Купить и скачать полную версию книги в форматах FB2, ePub, MOBI, TXT, HTML, RTF и других
Глава 2
Сучкоруб
Стёпа, робко постучав, зашёл в кабинет начальника отдела кадров Белогорского вагонного депо.
— Здравствуйте!
— Здорово, коли не шутишь, — приподняв очки над глазами, произнёс пожилой мужчина, чинно восседающий во главе письменного стола с большой двойной чернильницей и стопкой папок.
— Не до шуток, пришёл на работу устраиваться.
— Какое училище закончил? Шимановское?
— Нет, я только школу закончил, и то не до конца, — протягивая паспорт, неуверенно произнёс Стёпа.
— А где трудовая книжка?
— Пока ещё нет.
— В вечернюю школу записался?
— Да.
— Ну и по какой специальности хочешь работать?
— Мне сказали, что вы посылаете бригаду на лесозаготовку.
— Набираем… Я вижу: ты парень крепкий — подойдёшь, — рассматривая паспорт, как-то задумчиво произнёс кадровик.
У Степана сразу спало внутреннее напряжение, и он расслабленно откинулся на стуле.
— Постой, так тебе ещё нет восемнадцати — в командировку нельзя несовершеннолетним!
— Так мне во время командировки — двадцать пятого января — стукнет восемнадцать, вернусь совершеннолетним.
— Почему «стукнет»? Может, исполнится?
— Не знаю, так говорят почему-то.
— Вот мне недавно стукнуло пятьдесят… А в твоём возрасте ещё не стукает, а только приглашает шагать по жизни. А стучат, это значит, предупреждают — задумайся…

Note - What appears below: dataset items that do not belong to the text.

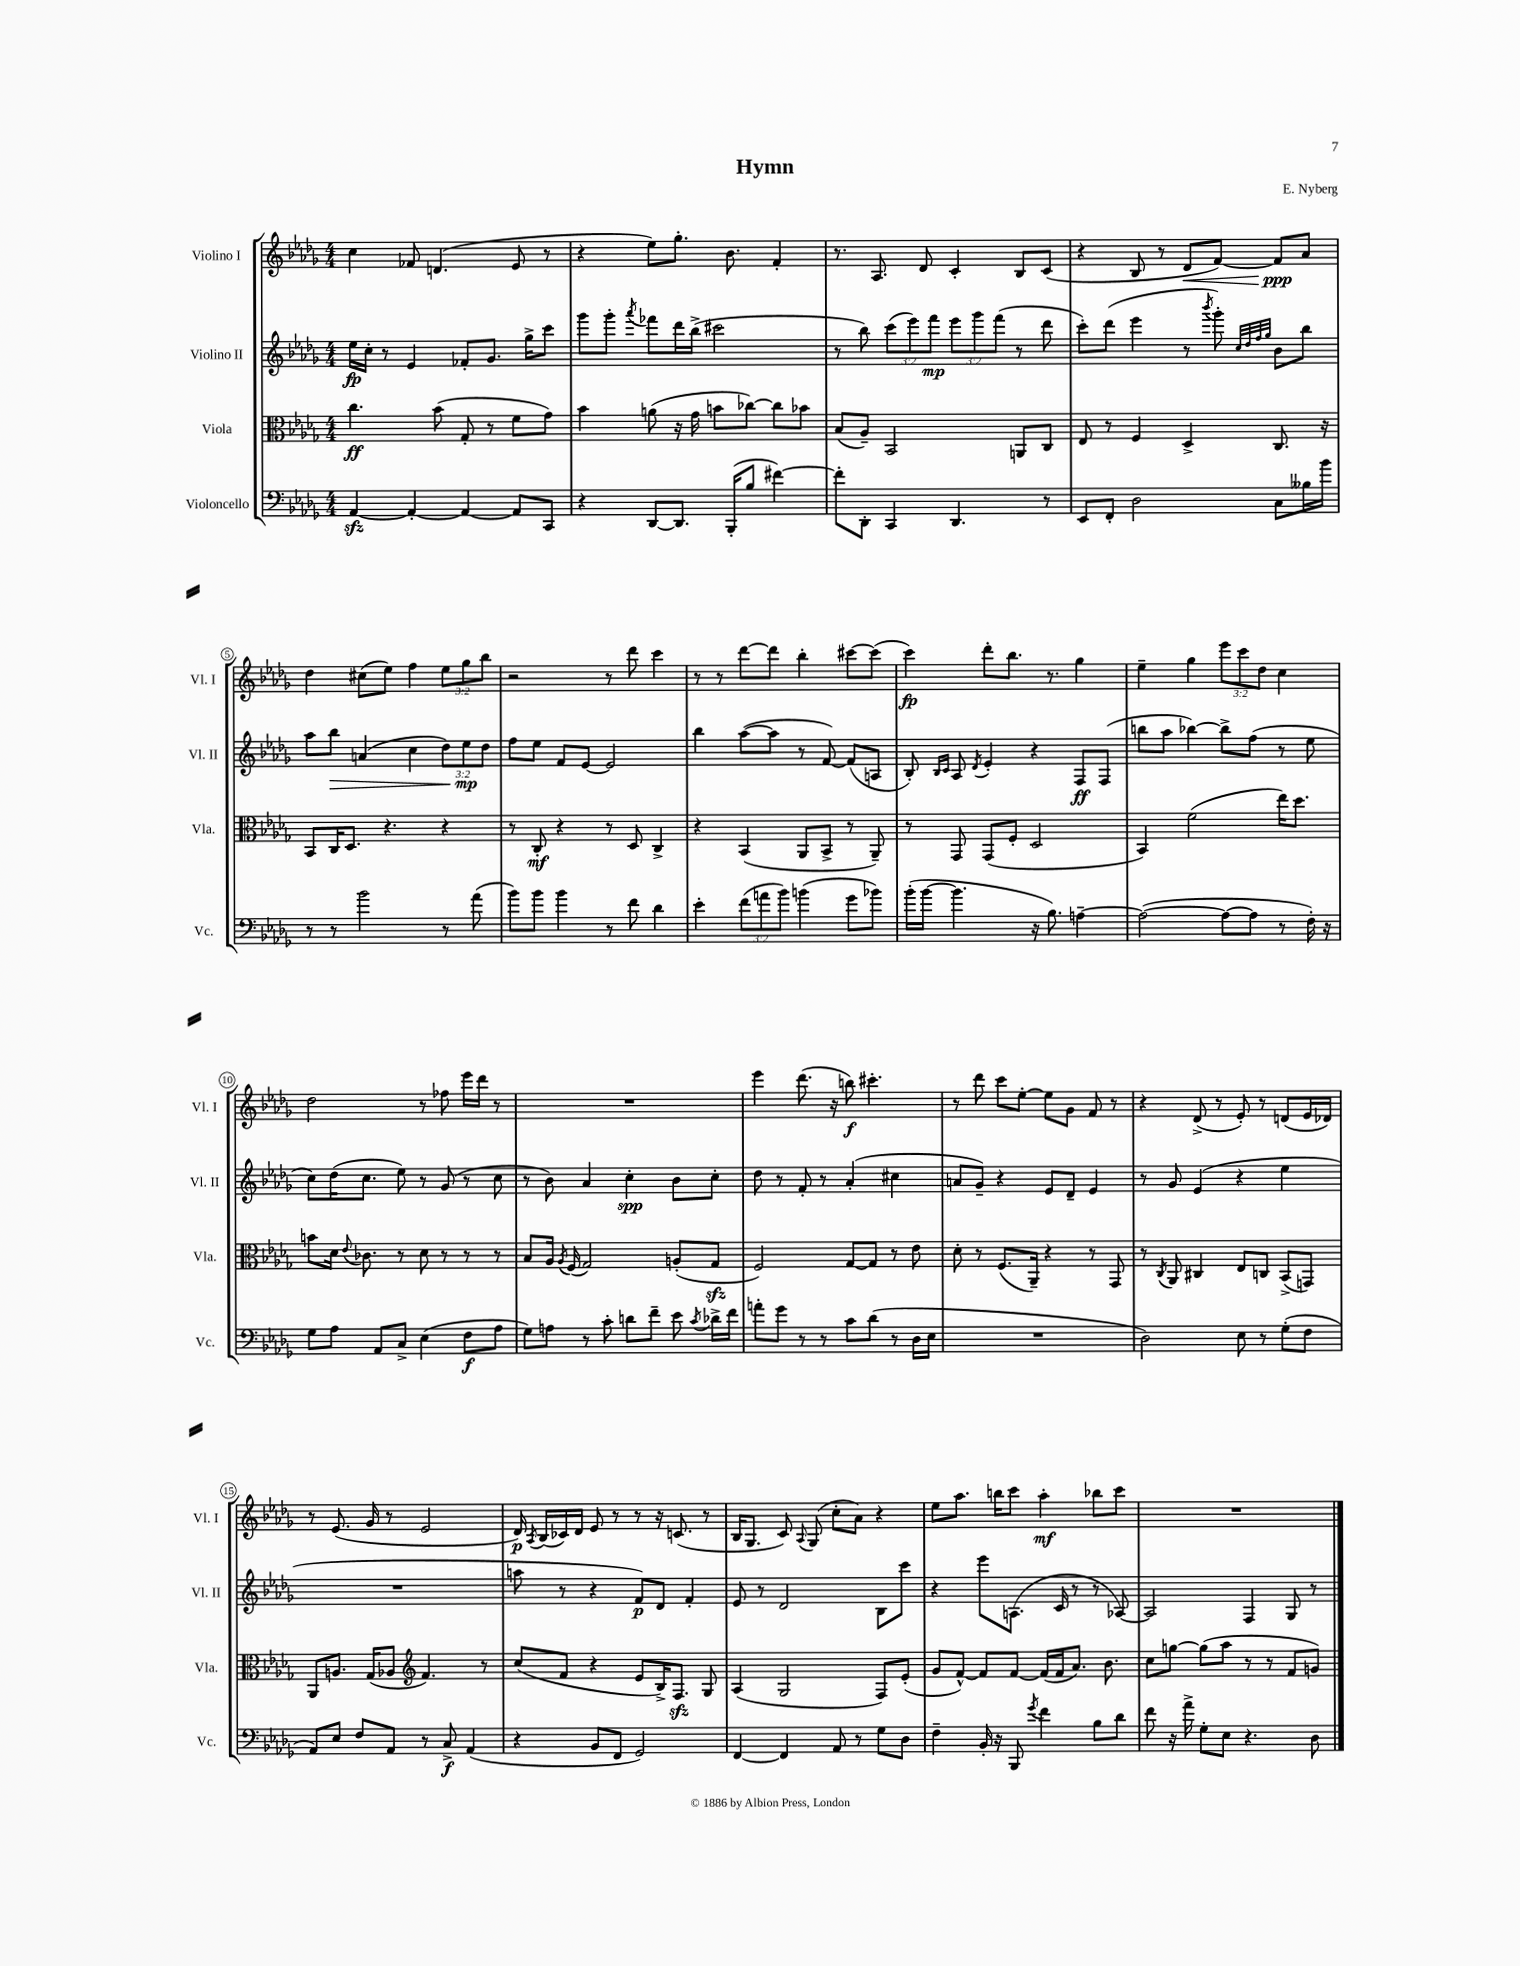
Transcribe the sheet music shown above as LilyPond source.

\header { title = "Hymn" composer = "E. Nyberg" }
<<
\new StaffGroup <<
\new Staff = "s0" \with { instrumentName = "Violino I" shortInstrumentName = "Vl. I" } {
    \clef treble \key des \major \numericTimeSignature \time 4/4 \override Staff.TupletNumber.text = #tuplet-number::calc-fraction-text
    \autoBeamOff c''4 fes'8 d'4.( ees'8 r8 |
    r4 ees''8[) ges''8.]-. bes'8. f'4-. |
    r8. aes8. des'8 c'4-. bes8[ c'8]( |
    r4 bes8 r8 des'8[\< f'8]~) f'8[\ppp\! aes'8] |
    des''4 cis''8[( ees''8]) f''4 \tuplet 3/2 { ees''8[ ges''8 bes''8] } |
    r2 r8 des'''8 c'''4 |
    r8 r8 des'''8[~ des'''8] bes''4-. cis'''8[~ cis'''8]( |
    c'''4\fp) des'''8[-. bes''8.] r8. ges''4 |
    ees''4-- ges''4 \tuplet 3/2 { ees'''8[ c'''8 des''8] } c''4 |
    des''2 r8 fes''8 ees'''16[ des'''16] r8 |
    R1 |
    ees'''4 des'''8.( r16 b''8\f) cis'''4.-. |
    r8 des'''8 c'''8[ ees''8]~-. ees''8[ ges'8] f'8 r8 |
    r4 des'8->( r8 ees'8-.) r8 d'8[( ees'16 des'16]) |
    r8 ees'8.( ges'16 r8 ees'2 |
    des'16\p) \acciaccatura { aes8 } bes16[( ces'16) des'16] ees'8 r8 r8 r16 c'8.( r8 |
    bes16[ ges8.] c'8) \appoggiatura { aes8 } ges8( c''8[-. aes'8]) r4 |
    ees''8[ aes''8.] b''16[ c'''8] aes''4-.\mf bes''8[ c'''8] |
    R1 \bar "|." |
}
\new Staff = "s1" \with { instrumentName = "Violino II" shortInstrumentName = "Vl. II" } {
    \clef treble \key des \major \numericTimeSignature \time 4/4 \override Staff.TupletNumber.text = #tuplet-number::calc-fraction-text
    \autoBeamOff ees''16[\fp c''16]-. r8 ees'4 fes'8[-. ges'8.] ges''16[-> c'''8] |
    ges'''8[ ges'''8]-. \acciaccatura { aes'''8 } fes'''8[ des'''16 bes''16]->( cis'''2 |
    r8 bes''8) \tuplet 3/2 { c'''8[( ees'''8) f'''8]\mp } \tuplet 3/2 { ees'''8[ ges'''8 f'''8]( } r8 des'''8 |
    c'''8[-.) des'''8]( ees'''4 r8 \acciaccatura { bes'''8 } ges'''8-.) \grace { c''32[ des''32 f''32 ges''32] } bes'8[ bes''8] |
    aes''8[ bes''8]\> a'4( c''4 \tuplet 3/2 { des''8[) ees''8\mp\! des''8] } |
    f''8[ ees''8] f'8[ ees'8]~ ees'2 |
    bes''4 aes''8[~( aes''8] r8 f'8~) f'8[( a8] |
    bes8-.) \grace { bes16[ c'16] } aes8 \acciaccatura { des'8 } ees'4-. r4 f8[\ff f8]( |
    b''8[ aes''8] bes''4~) bes''8[-> f''8]( r8 ees''8 |
    c''8[) des''16( c''8.] ees''8) r8 ges'8( r8 c''8 |
    r8 bes'8) aes'4 c''4-.\spp bes'8[ c''8]-. |
    des''8 r8 f'8-. r8 aes'4-.( cis''4 |
    a'8[ ges'8]--) r4 ees'8[ des'8]-- ees'4 |
    r8 ges'8 ees'4( r4 ees''4 |
    R1 |
    a''8 r8 r4 f'8[\p) des'8] f'4-. |
    ees'8 r8 des'2 bes8[ c'''8] |
    r4 ees'''8[ a8.]( c'16 r8 r8 aes8~) |
    aes2 f4 ges8 r8 \bar "|." |
}
\new Staff = "s2" \with { instrumentName = "Viola" shortInstrumentName = "Vla." } {
    \clef alto \key des \major \numericTimeSignature \time 4/4
    \autoBeamOff c''4.\ff bes'8( ges8-. r8 f'8[ ges'8]) |
    bes'4 a'8( r16 ges'16 b'8[ ces''8]~) ces''8[ bes'8] |
    bes8[( aes8]--) bes,2 a,8[ c8] |
    ees8 r8 f4 des4-> c8. r16 |
    bes,8[ c16 des8.] r4. r4 |
    r8 c8-.\mf r4 r8 des8 c4-> |
    r4 bes,4( aes,8[ bes,8]-> r8 aes,8--) |
    r8 ges,8 ges,8[( f8]-. des2 |
    bes,4) f'2( ees''16[) des''8.] |
    b'8[ des'16] \appoggiatura { ees'8 } ces'8. r8 des'8 r8 r8 r8 |
    bes8[ aes16] \acciaccatura { aes8 } f16( ges2) a8[-.( ges8]\sfz |
    f2) ges8[~ ges8] r8 ees'8 |
    des'8-. r8 f8.[( aes,16]--) r4 r8 ges,8 |
    r8 \acciaccatura { c8 } aes,8 cis4 ees8[ c8] bes,8[->( g,8]) |
    aes,8[ a8.] ges16[( aes8] \clef treble f'4.) r8 |
    c''8[( f'8] r4 ees'8[ bes16->) f8.]\sfz ges8 |
    aes4( ges2 f8[) ees'8]-.( |
    ges'8[ f'8]~-^) f'8[ f'8]~ f'16[( f'16 aes'8.]) bes'8. |
    c''8[ g''8]~ g''8[( aes''8] r8 r8 f'8[ g'8]) \bar "|." |
}
\new Staff = "s3" \with { instrumentName = "Violoncello" shortInstrumentName = "Vc." } {
    \clef bass \key des \major \numericTimeSignature \time 4/4 \override Staff.TupletNumber.text = #tuplet-number::calc-fraction-text
    \autoBeamOff aes,4~\sfz aes,4~-. aes,4~ aes,8[ c,8] |
    r4 des,8[~ des,8.] bes,,16[-.( bes8] fis'4~) |
    fis'8[-. des,8]-. c,4 des,4. r8 |
    ees,8[ f,8]-. des2 c8[ beses16 bes'16] |
    r8 r8 bes'2 r8 aes'8( |
    bes'8[) bes'8] bes'4 r8 f'8 des'4 |
    ees'4-. \tuplet 3/2 { f'8[( a'8 bes'8]) } b'4( ges'8[ bes'8]) |
    bes'16[-.( bes'16]~ bes'4. r16 bes8.) a4~-- |
    a2~( a8[~ a8] r8 f16-.) r16 |
    ges8[ aes8] aes,8[ c8]-> ees4( f8[\f aes8] |
    ges8[) a8] r8 c'8-. d'8[ f'8]-- ees'8 \acciaccatura { c'8 } des'16[-> f'16] |
    a'8[-. ges'8] r8 r8 c'8[ des'8]( r8 des16[ ees16] |
    R1 |
    des2) ees8 r8 ges8[-.( f8] |
    aes,8[) ees8] f8[ aes,8] r8 c8->\f aes,4( |
    r4 bes,8[ f,8] ges,2) |
    f,4~ f,4 aes,8 r8 ges8[ des8] |
    f4-- bes,16-. r16 bes,,8 \acciaccatura { ges'8 } f'4 bes8[ des'8] |
    f'8 r16 aes'16-> ges8[-. ees8] r4. des8 \bar "|." |
}
>>
>>
\layout { \context { \Score \override BarNumber.stencil = #(make-stencil-circler 0.1 0.3 ly:text-interface::print) } }
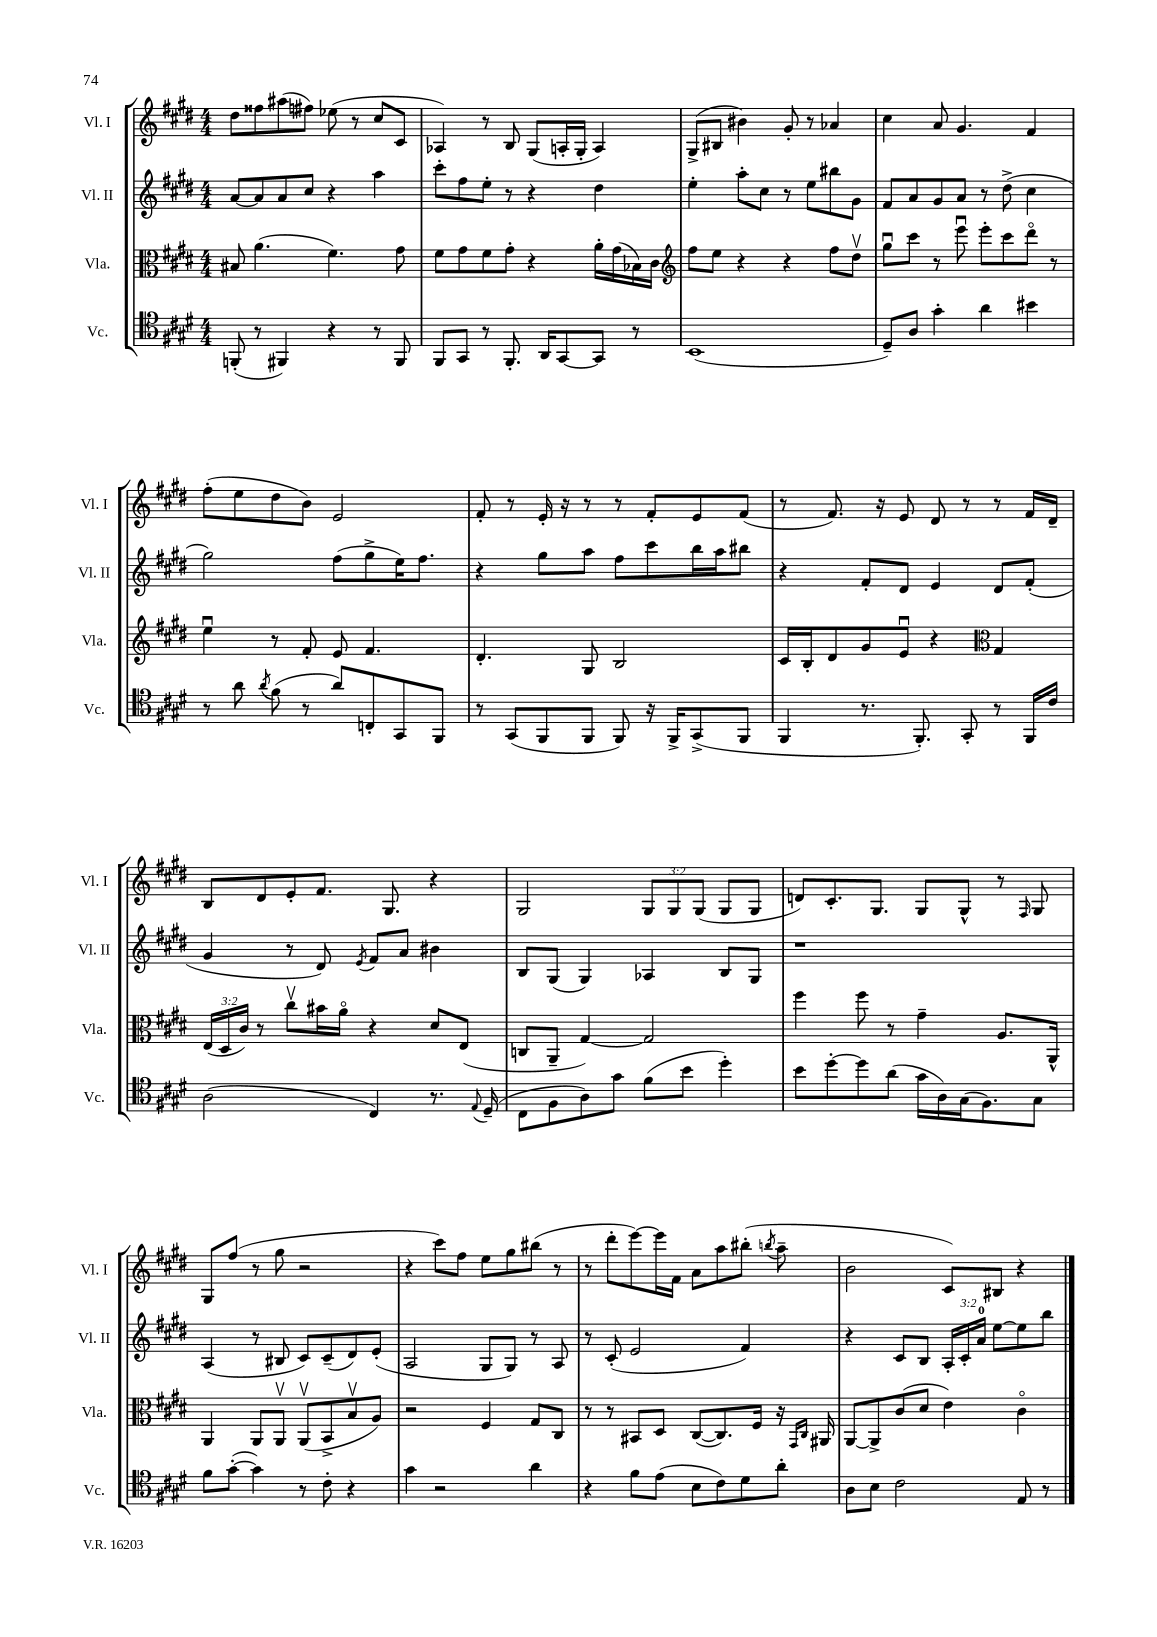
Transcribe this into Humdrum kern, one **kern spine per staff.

**kern	**kern	**kern	**kern
*part4	*part3	*part2	*part1
*staff4	*staff3	*staff2	*staff1
*I"Vc.	*I"Vla.	*I"Vl. II	*I"Vl. I
*I'Vc.	*I'Vla.	*I'Vl. II	*I'Vl. I
*clefC4	*clefC3	*clefG2	*clefG2
*k[f#c#g#d#]	*k[f#c#g#d#]	*k[f#c#g#d#]	*k[f#c#g#d#]
*M4/4	*M4/4	*M4/4	*M4/4
=58	=58	=58	=58
(8FFn'/	8B#X/	[8a/L	8dd#\L
8r	(4.a\	8a/]	8ff##X\
4FF#X/)	.	8a/	(8aa#X\
.	.	8cc#/J	8ff#X\J)
4r	4.f#\)	4r	(8ee-X\
.	.	.	8r
8r	.	4aa\	8cc#/L
8FF#/	8g#\	.	8c#/J
=59	=59	=59	=59
8FF#/L	8f#\L	8ccc#'\L	4A-X/)
8GG#/J	8g#\	8ff#\	.
8r	8f#\	8ee'\J	8r
8.FF#'/	8g#'\J	8r	8B/
.	4r	4r	(8G#/L
16AA/KL	.	.	.
[8GG#/	.	.	16An'/L
.	.	.	16G#'/JJ
8GG#/J]	16a'\LL	4dd#\	4A/)
.	(16g#\	.	.
8r	16B-X\)	.	.
.	16c#\JJ	.	.
=60	=60	=60	=60
*	*clefG2	*	*
(1BB	8ff#\L	4ee'\	(8G#^/L
.	8ee\J	.	8B#X/J
.	4r	8aa'\L	4b#X\)
.	.	8cc#\J	.
.	4r	8r	8g#'/
.	.	8ee\L	8r
.	8ff#\L	8bb#X\	4a-X/
.	8dd#v\J	8g#\J	.
=61	=61	=61	=61
8D#~/L)	8gg#u\L	8f#/L	4cc#\
8A/J	8ccc#\J	8a/	.
4g#'\	8r	8g#/	8a/
.	8eeeu\	8a/J	4.g#/
4a\	8eee'\L	8r	.
.	8ccc#\	(8dd#^\	.
4b#X\	8ddd#\J	4cc#\	4f#/
.	8r	.	.
!!LO:LB:g=z
=62	=62	=62	=62
8r	4eeu\	2gg#\)	(8ff#'\L
8a\	.	.	8ee\
8qa/	.	.	.
(8f#\	8r	.	8dd#\
8r	8f#'/	.	8b\J)
8a/L)	8e/	(8ff#\L	2e/
8Cn'/	4.f#/	8gg#^\	.
8GG#/	.	16ee\K)	.
.	.	8.ff#\J	.
8FF#/J	.	.	.
=63	=63	=63	=63
8r	4.d#'/	4r	8f#'/
(8GG#/L	.	.	8r
8FF#/	.	8gg#\L	16e'/
.	.	.	16r
8FF#/J	8G#/	8aa\J	8r
8FF#/)	2B/	8ff#\L	8r
16r	.	8ccc#\	8f#'/L
16FF#^/KL	.	.	.
(8GG#^/	.	16bb\L	8e/
.	.	16aa\J	.
8FF#/J	.	8bb#X\J	(8f#/J
=64	=64	=64	=64
4FF#/	16c#/LL	4r	8r
.	16B'/J	.	.
.	8d#/	.	8.f#/)
8.r	8g#/	8f#'/L	.
.	.	.	16r
.	8eu/J	8d#/J	8e/
8.FF#'/)	.	.	.
.	4r	4e/	8d#/
8GG#'/	.	.	8r
*	*clefC3	*	*
8r	4G#/	8d#/L	8r
16FF#/LL	.	(8f#'/J	16f#/LL
16c#/JJ	.	.	16d#~/JJ
!!LO:LB:g=z
=65	=65	=65	=65
(2A\	(24E/LL	4g#/	8B/L
.	24D#/	.	.
.	24c#/JJ)	.	.
.	8r	.	8d#/
.	8cc#v\L	8r	8e'/
.	16b#X\L	8d#/)	8.f#/J
.	16a\JJ	.	.
.	.	8qe/	.
4C#/)	4r	8f#/L	.
.	.	.	8.G#/
.	.	8a/J	.
8.r	8d#/L	4b#X\	4r
.	(8E/J	.	.
8qqE/	.	.	.
(16D#~/	.	.	.
=66	=66	=66	=66
8C#\L	8Cn/L	8B/L	2G#/
8F#\	8AA~/J	(8G#/J	.
8A\)	[4G#/)	4G#/)	.
8g#\J	.	.	.
(8f#\L	2G#/]	4A-X/	12G#/L
.	.	.	12G#/
8b\J	.	.	.
.	.	.	(12G#/J
4dd#'\)	.	8B/L	8G#/L
.	.	8G#/J	8G#/J
=67	=67	=67	=67
8b\L	4ff#\	1r	8dn/L)
[8dd#'\	.	.	8.c#'/
8dd#\]	8ff#\	.	.
.	.	.	8.G#/J
(8a\J	8r	.	.
16g#\LL	4g#~\	.	8G#/L
16A\)	.	.	.
(16G#\J	.	.	8G#^^/J
8.F#\)	.	.	.
.	8.A/L	.	8r
.	.	.	16qqF#/
8G#\J	.	.	8G#/
.	16AA^^/Jk	.	.
!!LO:LB:g=z
=68	=68	=68	=68
8f#\L	4AA/	(4A/	8G#/L
([8g#'\J	.	.	(8ff#/J
4g#\])	8AA/L	8r	8r
.	8AAv/J	8B#X/	8gg#\
8r	(8AAv/L	8c#/L)	2r
8c#'\	8BB^/	(8c#~/	.
4r	8Bv/	8d#/)	.
.	8A/J)	(8e'/J	.
=69	=69	=69	=69
4g#\	2r	2A/	4r
2r	.	.	8ccc#\L)
.	.	.	8ff#\J
.	4F#/	8G#/L	8ee\L
.	.	8G#/J)	8gg#\
4a\	8G#/L	8r	(8bb#X\J
.	8C#/J	8A/	8r
=70	=70	=70	=70
4r	8r	8r	8r
.	8r	(8c#'/	8ddd#'\L
8f#\L	8BB#X/L	2e/	[8eee\)
(8e\J	8D#/J	.	16eee\L]
.	.	.	16f#\JJ
8B\L	([8C#/L	.	8a\L
8c#\)	8.C#/])	.	8aa\
8d#\	.	4f#/)	(8bb#X'\J
.	16F#/Jk	.	.
.	.	.	8qbbn/
8a'\J	16r	.	8aa~\
.	16qqGG#/LL	.	.
.	16qqC#/JJ	.	.
.	16AA#X/	.	.
=71	=71	=71	=71
8A\L	[8AA/L	4r	2b\
8B\J	8AA^/]	.	.
2c#\	(8c#/	8c#/L	.
.	8d#/J	8B/J	.
.	4e\)	24A'/LL	8c#/L)
.	.	24c#'/	.
.	.	24a/JJ	.
.	.	[8ee\L	8B#X/J
8E/	4c#\	8ee\]	4r
8r	.	8bb\J	.
==	==	==	==
*-	*-	*-	*-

— «Век живи, век учись, попивая чаёк с маргарином, — так пройдёт твоя жизнь, и умрёшь ты дубина дубиной», — так, кажется, поёт Марк Бернес?
— Ты не расслабляйся, а то распелся, понимаешь. Сейчас я тебе выпишу временный пропуск, пойдёшь в стройцех, найдёшь мастера Ахунова Нахума Нисановича, скажешь, что я послал на собеседование.
— А он не пошлёт?
— Пошлёт, если назовёшь его по имени-отчеству.
— Не понял?!
— По-русски неблагозвучно звучит, поэтому зови его, как все, — Наум Иванович.
— Понял. А вы лес заготавливаете только зимой?
— Да, из-за комаров.
— Их так много?
— Мы в позапрошлом году посылали бригаду, они там поддали хорошо и, отмахиваясь от комаров во время работы, пилами да топорами повырубили весь молодняк. Пришлось лесхозу штраф платить.
— До свиданья.
До Степана только во дворе дошло, что его разыграли. Мастер, небольшого роста толстый мужик лет сорока, оказался вполне коммуникабельным и даже добродушным:
— Пиши заявление, я сам в кадры отнесу.
— На чьё имя писать?
— Садись. Вон тетрадь, вырви двойной лист, а я продиктую.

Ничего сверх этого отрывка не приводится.